What you should do:
Pick out and copy each line in the items below that contains the word "naar".

Data provided:

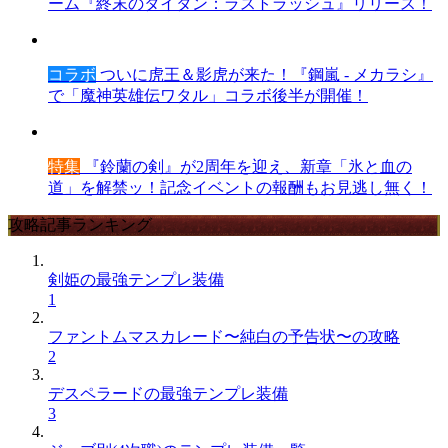
ーム『終末のタイタン：ラストラッシュ』リリース！
コラボ
ついに虎王＆影虎が来た！『鋼嵐 - メカラシ』
で「魔神英雄伝ワタル」コラボ後半が開催！
特集
『鈴蘭の剣』が2周年を迎え、新章「氷と血の
道」を解禁ッ！記念イベントの報酬もお見逃し無く！
攻略記事ランキング
剣姫の最強テンプレ装備
1
ファントムマスカレード〜純白の予告状〜の攻略
2
デスペラードの最強テンプレ装備
3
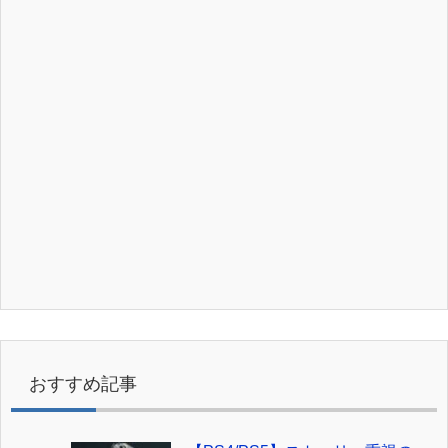
おすすめ記事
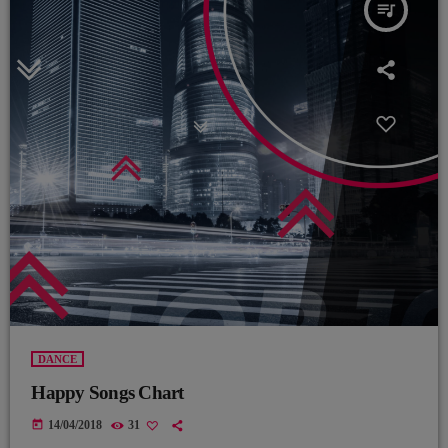
queue_music
DANCE
Happy Songs Chart
today
14/04/2018
31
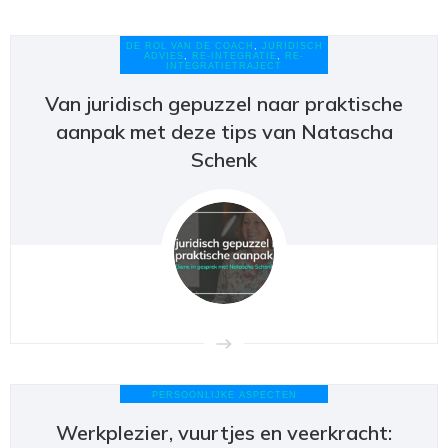
DE ROL VAN DE COACH
,
JURIDISCH
ADVIES
,
RE-INTEGRATIE
,
RE-
INTEGRATIETRAJECT
Van juridisch gepuzzel naar praktische
aanpak met deze tips van Natascha
Schenk
PERSOONLIJKE ASPECTEN
Werkplezier, vuurtjes en veerkracht:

Task result:
Van juridisch gepuzzel naar praktische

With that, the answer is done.